* WHAT IS EXPECTED *
Return each line in the items below that contains the string "RevolveType", copying the line in full.
-- start of RECORDS FOR THIS EXERCISE --
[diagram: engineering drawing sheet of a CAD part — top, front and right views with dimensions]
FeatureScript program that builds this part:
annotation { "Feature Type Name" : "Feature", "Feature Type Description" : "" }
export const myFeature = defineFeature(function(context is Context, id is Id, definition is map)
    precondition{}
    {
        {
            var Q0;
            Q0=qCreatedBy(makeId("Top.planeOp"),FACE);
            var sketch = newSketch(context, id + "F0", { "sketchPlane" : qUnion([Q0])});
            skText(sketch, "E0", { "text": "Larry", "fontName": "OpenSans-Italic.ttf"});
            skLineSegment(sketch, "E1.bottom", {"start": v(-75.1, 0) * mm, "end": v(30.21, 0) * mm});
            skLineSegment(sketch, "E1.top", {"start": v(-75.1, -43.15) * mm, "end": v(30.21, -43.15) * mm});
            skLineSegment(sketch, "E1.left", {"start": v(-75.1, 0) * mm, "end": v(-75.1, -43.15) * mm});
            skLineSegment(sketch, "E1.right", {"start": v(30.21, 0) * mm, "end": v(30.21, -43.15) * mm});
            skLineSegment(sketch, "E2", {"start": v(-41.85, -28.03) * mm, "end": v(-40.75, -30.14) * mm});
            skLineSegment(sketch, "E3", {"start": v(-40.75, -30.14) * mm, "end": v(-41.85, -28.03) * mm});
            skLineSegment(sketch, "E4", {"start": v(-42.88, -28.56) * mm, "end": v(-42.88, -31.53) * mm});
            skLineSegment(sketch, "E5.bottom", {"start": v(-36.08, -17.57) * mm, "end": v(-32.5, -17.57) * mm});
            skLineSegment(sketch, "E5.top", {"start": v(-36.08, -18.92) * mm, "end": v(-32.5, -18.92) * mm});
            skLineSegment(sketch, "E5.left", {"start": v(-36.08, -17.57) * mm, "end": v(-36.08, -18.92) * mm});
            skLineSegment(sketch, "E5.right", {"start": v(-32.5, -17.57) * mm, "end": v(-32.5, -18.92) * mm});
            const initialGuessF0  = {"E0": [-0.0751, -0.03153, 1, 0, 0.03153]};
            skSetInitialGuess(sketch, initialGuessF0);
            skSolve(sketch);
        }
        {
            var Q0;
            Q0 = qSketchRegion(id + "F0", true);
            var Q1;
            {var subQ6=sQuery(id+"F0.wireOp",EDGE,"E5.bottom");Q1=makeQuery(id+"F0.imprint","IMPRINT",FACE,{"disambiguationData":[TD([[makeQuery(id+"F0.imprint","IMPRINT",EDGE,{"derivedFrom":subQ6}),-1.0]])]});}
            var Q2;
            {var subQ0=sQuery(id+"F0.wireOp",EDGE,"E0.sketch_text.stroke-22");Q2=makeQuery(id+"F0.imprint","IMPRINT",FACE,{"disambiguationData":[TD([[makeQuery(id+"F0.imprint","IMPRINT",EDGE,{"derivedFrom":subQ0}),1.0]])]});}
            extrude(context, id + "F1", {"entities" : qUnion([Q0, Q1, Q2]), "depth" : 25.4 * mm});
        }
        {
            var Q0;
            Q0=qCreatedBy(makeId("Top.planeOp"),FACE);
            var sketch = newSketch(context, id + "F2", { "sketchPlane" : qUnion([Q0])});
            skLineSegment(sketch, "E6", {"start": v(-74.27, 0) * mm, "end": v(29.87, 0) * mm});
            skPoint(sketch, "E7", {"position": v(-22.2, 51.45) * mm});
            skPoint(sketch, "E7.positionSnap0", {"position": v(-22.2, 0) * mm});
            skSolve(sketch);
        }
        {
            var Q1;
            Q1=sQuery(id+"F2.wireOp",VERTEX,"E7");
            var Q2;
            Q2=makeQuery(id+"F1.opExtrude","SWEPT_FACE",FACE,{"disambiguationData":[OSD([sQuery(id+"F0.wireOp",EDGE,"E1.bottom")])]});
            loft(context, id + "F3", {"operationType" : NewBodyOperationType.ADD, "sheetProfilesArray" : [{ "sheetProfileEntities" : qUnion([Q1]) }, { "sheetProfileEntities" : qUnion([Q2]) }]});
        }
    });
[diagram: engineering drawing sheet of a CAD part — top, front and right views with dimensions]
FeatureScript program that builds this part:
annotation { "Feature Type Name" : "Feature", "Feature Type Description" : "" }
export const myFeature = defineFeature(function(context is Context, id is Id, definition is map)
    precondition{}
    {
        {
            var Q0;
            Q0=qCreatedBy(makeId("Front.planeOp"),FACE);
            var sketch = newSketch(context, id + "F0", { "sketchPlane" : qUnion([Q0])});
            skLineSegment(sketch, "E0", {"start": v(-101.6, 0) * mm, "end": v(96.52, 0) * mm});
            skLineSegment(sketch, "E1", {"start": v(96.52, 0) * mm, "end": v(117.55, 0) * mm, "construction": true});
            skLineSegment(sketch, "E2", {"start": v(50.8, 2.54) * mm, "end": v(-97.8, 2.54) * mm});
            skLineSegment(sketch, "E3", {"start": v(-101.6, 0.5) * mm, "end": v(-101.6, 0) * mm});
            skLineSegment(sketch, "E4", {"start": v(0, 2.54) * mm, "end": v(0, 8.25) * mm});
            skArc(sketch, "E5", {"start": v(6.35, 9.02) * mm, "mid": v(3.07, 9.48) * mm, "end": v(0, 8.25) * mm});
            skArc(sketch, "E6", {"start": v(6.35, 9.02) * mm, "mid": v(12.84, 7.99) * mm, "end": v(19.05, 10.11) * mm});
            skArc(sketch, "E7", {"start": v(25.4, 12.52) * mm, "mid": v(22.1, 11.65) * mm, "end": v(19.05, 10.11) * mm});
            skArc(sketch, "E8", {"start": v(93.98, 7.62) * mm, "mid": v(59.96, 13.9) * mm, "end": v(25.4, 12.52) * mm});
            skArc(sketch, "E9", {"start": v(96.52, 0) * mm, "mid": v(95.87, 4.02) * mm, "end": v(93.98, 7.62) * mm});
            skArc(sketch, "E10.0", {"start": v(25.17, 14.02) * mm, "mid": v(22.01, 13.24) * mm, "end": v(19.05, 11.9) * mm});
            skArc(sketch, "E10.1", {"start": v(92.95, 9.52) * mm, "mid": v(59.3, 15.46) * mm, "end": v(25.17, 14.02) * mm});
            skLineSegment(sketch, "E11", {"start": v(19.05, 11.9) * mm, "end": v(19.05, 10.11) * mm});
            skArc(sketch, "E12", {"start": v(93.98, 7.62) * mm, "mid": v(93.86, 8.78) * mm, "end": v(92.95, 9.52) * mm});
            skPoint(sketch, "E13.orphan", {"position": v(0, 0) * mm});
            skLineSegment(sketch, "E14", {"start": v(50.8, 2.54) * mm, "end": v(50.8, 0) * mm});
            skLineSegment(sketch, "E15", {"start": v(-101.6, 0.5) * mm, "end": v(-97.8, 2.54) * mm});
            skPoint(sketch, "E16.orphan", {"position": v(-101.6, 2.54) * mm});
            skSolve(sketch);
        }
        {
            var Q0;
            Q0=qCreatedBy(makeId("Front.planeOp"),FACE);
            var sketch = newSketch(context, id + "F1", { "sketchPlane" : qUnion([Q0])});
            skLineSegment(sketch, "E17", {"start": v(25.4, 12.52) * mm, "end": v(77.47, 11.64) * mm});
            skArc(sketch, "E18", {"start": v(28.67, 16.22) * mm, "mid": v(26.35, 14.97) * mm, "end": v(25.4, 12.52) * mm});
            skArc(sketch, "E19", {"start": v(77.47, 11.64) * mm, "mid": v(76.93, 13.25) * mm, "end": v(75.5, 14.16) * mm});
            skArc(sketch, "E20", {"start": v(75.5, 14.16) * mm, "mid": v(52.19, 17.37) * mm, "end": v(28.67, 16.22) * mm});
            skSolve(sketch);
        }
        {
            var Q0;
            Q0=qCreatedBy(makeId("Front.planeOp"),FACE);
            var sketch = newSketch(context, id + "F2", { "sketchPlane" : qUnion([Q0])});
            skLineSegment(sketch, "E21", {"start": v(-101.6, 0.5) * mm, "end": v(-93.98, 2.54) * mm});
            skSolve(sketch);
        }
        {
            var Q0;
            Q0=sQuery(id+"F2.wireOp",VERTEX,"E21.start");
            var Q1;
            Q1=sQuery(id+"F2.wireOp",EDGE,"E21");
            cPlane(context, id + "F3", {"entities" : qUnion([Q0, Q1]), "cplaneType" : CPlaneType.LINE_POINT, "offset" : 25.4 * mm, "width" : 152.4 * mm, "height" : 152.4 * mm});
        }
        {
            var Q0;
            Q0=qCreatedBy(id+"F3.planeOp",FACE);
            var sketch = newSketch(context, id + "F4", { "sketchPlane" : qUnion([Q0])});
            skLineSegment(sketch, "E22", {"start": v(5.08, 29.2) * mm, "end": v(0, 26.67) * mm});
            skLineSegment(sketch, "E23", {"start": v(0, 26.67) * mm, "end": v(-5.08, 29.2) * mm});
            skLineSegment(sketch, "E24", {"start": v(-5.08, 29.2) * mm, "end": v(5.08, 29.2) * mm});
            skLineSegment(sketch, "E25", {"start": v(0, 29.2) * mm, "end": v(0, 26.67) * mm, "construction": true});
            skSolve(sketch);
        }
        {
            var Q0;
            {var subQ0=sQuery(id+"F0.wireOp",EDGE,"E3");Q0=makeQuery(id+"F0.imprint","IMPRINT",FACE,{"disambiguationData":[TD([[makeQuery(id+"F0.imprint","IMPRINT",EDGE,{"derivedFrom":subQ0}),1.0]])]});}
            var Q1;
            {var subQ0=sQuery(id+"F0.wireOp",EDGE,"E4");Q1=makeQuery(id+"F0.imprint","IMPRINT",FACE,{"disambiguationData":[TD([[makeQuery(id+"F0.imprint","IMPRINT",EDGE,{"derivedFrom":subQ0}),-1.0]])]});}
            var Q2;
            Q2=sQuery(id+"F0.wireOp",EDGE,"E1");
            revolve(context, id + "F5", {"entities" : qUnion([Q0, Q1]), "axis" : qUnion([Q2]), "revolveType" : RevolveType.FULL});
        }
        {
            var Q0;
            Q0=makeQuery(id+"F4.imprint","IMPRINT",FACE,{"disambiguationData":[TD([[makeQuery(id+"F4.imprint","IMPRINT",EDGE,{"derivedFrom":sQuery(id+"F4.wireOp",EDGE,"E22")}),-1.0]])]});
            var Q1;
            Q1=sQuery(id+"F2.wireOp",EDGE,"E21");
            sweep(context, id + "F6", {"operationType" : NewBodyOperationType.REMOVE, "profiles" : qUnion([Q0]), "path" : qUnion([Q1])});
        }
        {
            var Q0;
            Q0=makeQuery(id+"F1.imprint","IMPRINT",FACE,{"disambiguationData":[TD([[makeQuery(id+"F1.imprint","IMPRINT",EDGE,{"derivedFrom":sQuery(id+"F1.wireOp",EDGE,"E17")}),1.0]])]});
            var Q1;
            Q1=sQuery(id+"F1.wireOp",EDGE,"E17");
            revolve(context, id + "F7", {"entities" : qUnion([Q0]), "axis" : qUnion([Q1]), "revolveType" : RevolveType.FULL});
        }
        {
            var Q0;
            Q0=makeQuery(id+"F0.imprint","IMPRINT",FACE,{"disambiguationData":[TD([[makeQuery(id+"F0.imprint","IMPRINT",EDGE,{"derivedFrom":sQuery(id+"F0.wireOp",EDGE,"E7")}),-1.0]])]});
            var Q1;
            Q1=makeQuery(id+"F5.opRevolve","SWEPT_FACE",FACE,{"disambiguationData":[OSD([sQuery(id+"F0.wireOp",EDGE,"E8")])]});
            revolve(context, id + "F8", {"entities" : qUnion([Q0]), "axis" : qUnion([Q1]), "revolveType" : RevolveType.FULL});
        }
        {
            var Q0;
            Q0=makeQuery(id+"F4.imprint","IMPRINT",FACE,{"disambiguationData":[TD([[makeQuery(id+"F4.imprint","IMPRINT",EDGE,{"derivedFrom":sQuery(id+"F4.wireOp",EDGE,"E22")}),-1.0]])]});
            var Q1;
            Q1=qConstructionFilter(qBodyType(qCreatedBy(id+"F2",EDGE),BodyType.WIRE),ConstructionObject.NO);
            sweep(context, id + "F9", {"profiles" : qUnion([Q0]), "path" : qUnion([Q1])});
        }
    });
-- end of RECORDS FOR THIS EXERCISE --
* EXERCISE ANSWER *
            revolve(context, id + "F5", {"entities" : qUnion([Q0, Q1]), "axis" : qUnion([Q2]), "revolveType" : RevolveType.FULL});
            revolve(context, id + "F7", {"entities" : qUnion([Q0]), "axis" : qUnion([Q1]), "revolveType" : RevolveType.FULL});
            revolve(context, id + "F8", {"entities" : qUnion([Q0]), "axis" : qUnion([Q1]), "revolveType" : RevolveType.FULL});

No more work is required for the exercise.